**Material for the task**
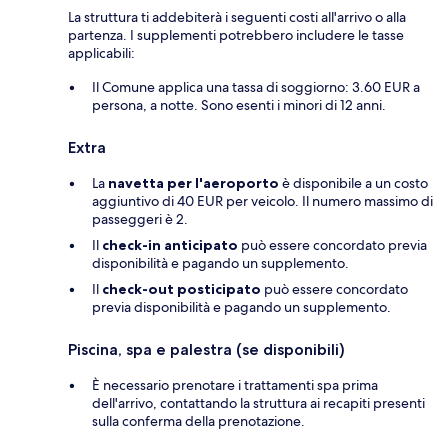
La struttura ti addebiterà i seguenti costi all'arrivo o alla
partenza. I supplementi potrebbero includere le tasse
applicabili:
Il Comune applica una tassa di soggiorno: 3.60 EUR a
persona, a notte. Sono esenti i minori di 12 anni.
Extra
La
navetta per l'aeroporto
è disponibile a un costo
aggiuntivo di 40 EUR per veicolo. Il numero massimo di
passeggeri è 2.
Il
check-in anticipato
può essere concordato previa
disponibilità e pagando un supplemento.
Il
check-out posticipato
può essere concordato
previa disponibilità e pagando un supplemento.
Piscina, spa e palestra (se disponibili)
È necessario prenotare i trattamenti spa prima
dell'arrivo, contattando la struttura ai recapiti presenti
sulla conferma della prenotazione.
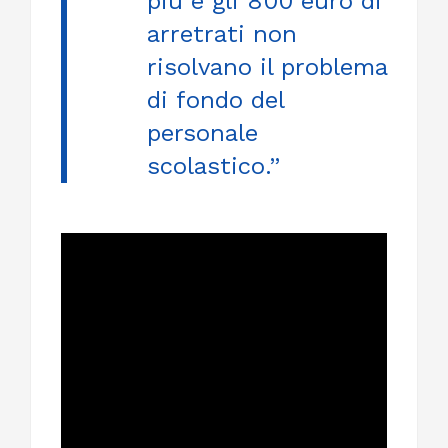
più e gli 800 euro di
arretrati non
risolvano il problema
di fondo del
personale
scolastico.”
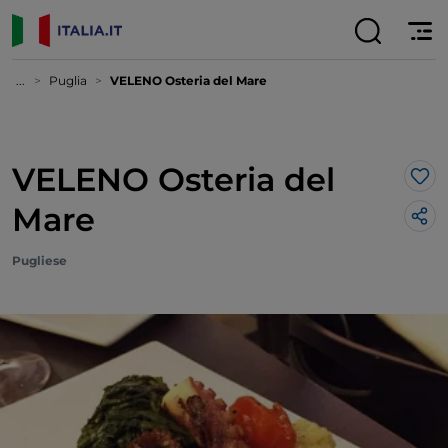
...
Puglia
VELENO Osteria del Mare
VELENO Osteria del
Lik
Mare
Pugliese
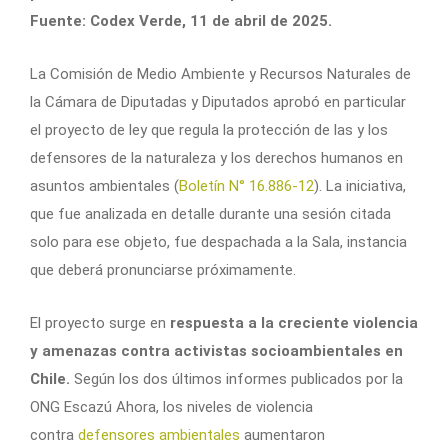
Fuente: Codex Verde, 11 de abril de 2025.
La Comisión de Medio Ambiente y Recursos Naturales de
la Cámara de Diputadas y Diputados aprobó en particular
el proyecto de ley que regula la protección de las y los
defensores de la naturaleza y los derechos humanos en
asuntos ambientales (
Boletín N° 16.886-12
). La iniciativa,
que fue analizada en detalle durante una sesión citada
solo para ese objeto, fue despachada a la Sala, instancia
que deberá pronunciarse próximamente.
El proyecto surge en
respuesta a la creciente violencia
y amenazas contra activistas socioambientales en
Chile.
Según los dos últimos informes publicados por la
ONG Escazú Ahora, los niveles de violencia
contra
defensores ambientales
aumentaron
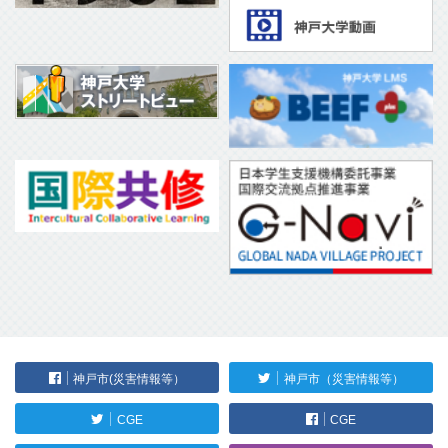
神戸市(災害情報等）
神戸市（災害情報等）
CGE
CGE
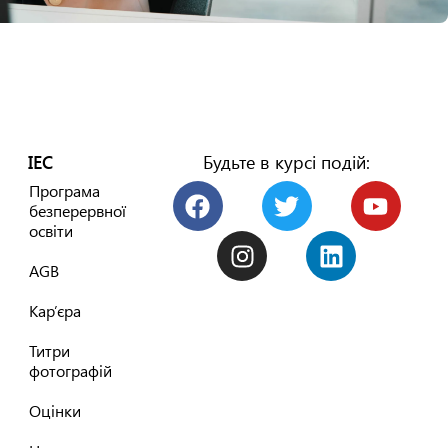
IEC
Будьте в курсі подій:
Програма
безперервної
освіти
AGB
Кар’єра
Титри
фотографій
Оцінки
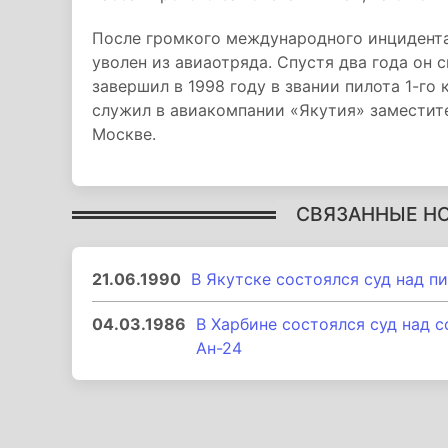
После громкого международного инцидента
уволен из авиаотряда. Спустя два года он 
завершил в 1998 году в звании пилота 1-го
служил в авиакомпании «Якутия» заместит
Москве.
СВЯЗАННЫЕ Н
21.06.1990
В Якутске состоялся суд над п
04.03.1986
В Харбине состоялся суд над 
Ан-24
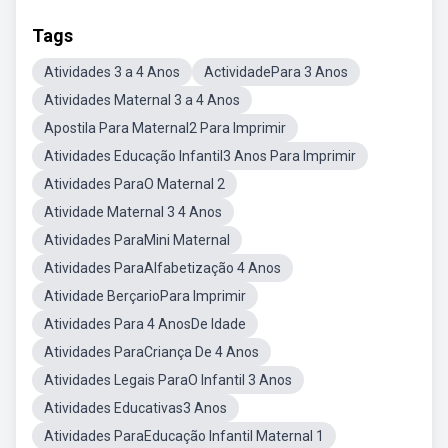
Tags
Atividades 3 a 4 Anos
ActividadePara 3 Anos
Atividades Maternal 3 a 4 Anos
Apostila Para Maternal2 Para Imprimir
Atividades Educação Infantil3 Anos Para Imprimir
Atividades ParaO Maternal 2
Atividade Maternal 3 4 Anos
Atividades ParaMini Maternal
Atividades ParaAlfabetização 4 Anos
Atividade BerçarioPara Imprimir
Atividades Para 4 AnosDe Idade
Atividades ParaCriança De 4 Anos
Atividades Legais ParaO Infantil 3 Anos
Atividades Educativas3 Anos
Atividades ParaEducação Infantil Maternal 1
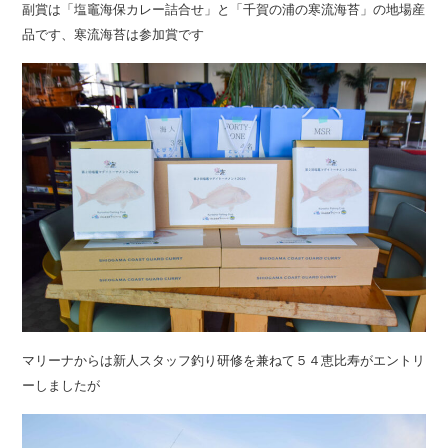
副賞は「塩竈海保カレー詰合せ」と「千賀の浦の寒流海苔」の地場産
品です、寒流海苔は参加賞です
マリーナからは新人スタッフ釣り研修を兼ねて５４恵比寿がエントリ
ーしましたが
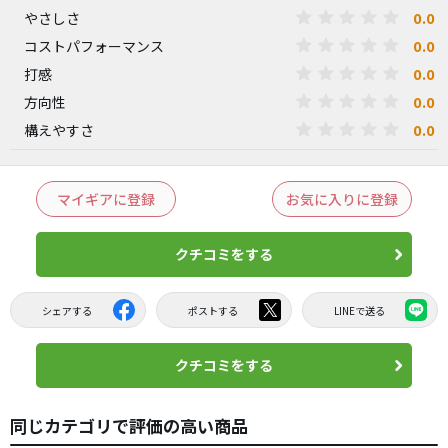
0.0
やさしさ
0.0
コストパフォーマンス
0.0
打感
0.0
方向性
0.0
構えやすさ
マイギアに登録
お気に入りに登録
クチコミをする
シェアする
ポストする
LINEで送る
クチコミをする
同じカテゴリで評価の高い商品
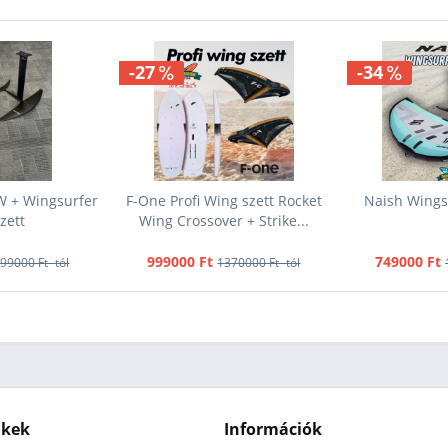
-27
-34
W + Wingsurfer
F-One Profi Wing szett Rocket
Naish Wings
szett
Wing Crossover + Strike...
999000 Ft
749000 Ft
99000 Ft -tól
1370000 Ft -tól
nkek
Információk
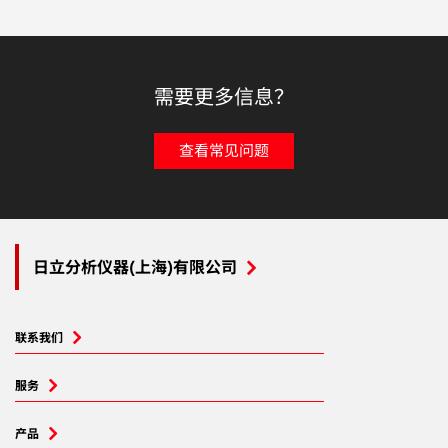
需要更多信息？
查看常见问题
日立分析仪器(上海)有限公司
联系我们
服务
产品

**Exercise objective**
Transcribe every line above character for character, and leave the pictures out of your answer.

**Output**
La struttura ti addebiterà i seguenti costi all'arrivo o alla
partenza. I supplementi potrebbero includere le tasse
applicabili:
Il Comune applica una tassa di soggiorno: 3.60 EUR a
persona, a notte. Sono esenti i minori di 12 anni.
Extra
La
navetta per l'aeroporto
è disponibile a un costo
aggiuntivo di 40 EUR per veicolo. Il numero massimo di
passeggeri è 2.
Il
check-in anticipato
può essere concordato previa
disponibilità e pagando un supplemento.
Il
check-out posticipato
può essere concordato
previa disponibilità e pagando un supplemento.
Piscina, spa e palestra (se disponibili)
È necessario prenotare i trattamenti spa prima
dell'arrivo, contattando la struttura ai recapiti presenti
sulla conferma della prenotazione.
più e gli 800 euro di
arretrati non
risolvano il problema
di fondo del
personale
scolastico.”
...
Puglia
VELENO Osteria del Mare
VELENO Osteria del
Lik
Mare
Pugliese
Fuente: Codex Verde, 11 de abril de 2025.
La Comisión de Medio Ambiente y Recursos Naturales de
la Cámara de Diputadas y Diputados aprobó en particular
el proyecto de ley que regula la protección de las y los
defensores de la naturaleza y los derechos humanos en
asuntos ambientales (
Boletín N° 16.886-12
). La iniciativa,
que fue analizada en detalle durante una sesión citada
solo para ese objeto, fue despachada a la Sala, instancia
que deberá pronunciarse próximamente.
El proyecto surge en
respuesta a la creciente violencia
y amenazas contra activistas socioambientales en
Chile.
Según los dos últimos informes publicados por la
ONG Escazú Ahora, los niveles de violencia
contra
defensores ambientales
aumentaron
神戸市(災害情報等）
神戸市（災害情報等）
CGE
CGE
IEC
Будьте в курсі подій:
Програма
безперервної
освіти
AGB
Кар’єра
Титри
фотографій
Оцінки
После громкого международного инцидента
уволен из авиаотряда. Спустя два года он 
завершил в 1998 году в звании пилота 1-го
служил в авиакомпании «Якутия» заместит
Москве.
СВЯЗАННЫЕ Н
21.06.1990
В Якутске состоялся суд над п
04.03.1986
В Харбине состоялся суд над 
Ан-24
Tags
Atividades 3 a 4 Anos
ActividadePara 3 Anos
Atividades Maternal 3 a 4 Anos
Apostila Para Maternal2 Para Imprimir
Atividades Educação Infantil3 Anos Para Imprimir
Atividades ParaO Maternal 2
Atividade Maternal 3 4 Anos
Atividades ParaMini Maternal
Atividades ParaAlfabetização 4 Anos
Atividade BerçarioPara Imprimir
Atividades Para 4 AnosDe Idade
Atividades ParaCriança De 4 Anos
Atividades Legais ParaO Infantil 3 Anos
Atividades Educativas3 Anos
Atividades ParaEducação Infantil Maternal 1
副賞は「塩竈海保カレー詰合せ」と「千賀の浦の寒流海苔」の地場産
品です、寒流海苔は参加賞です
マリーナからは新人スタッフ釣り研修を兼ねて５４恵比寿がエントリ
ーしましたが
0.0
やさしさ
0.0
コストパフォーマンス
0.0
打感
0.0
方向性
0.0
構えやすさ
マイギアに登録
お気に入りに登録
クチコミをする
シェアする
ポストする
LINEで送る
クチコミをする
同じカテゴリで評価の高い商品
-27
-34
W + Wingsurfer
F-One Profi Wing szett Rocket
Naish Wings
szett
Wing Crossover + Strike...
999000 Ft
749000 Ft
99000 Ft -tól
1370000 Ft -tól
nkek
Információk
需要更多信息？
查看常见问题
日立分析仪器(上海)有限公司
联系我们
服务
产品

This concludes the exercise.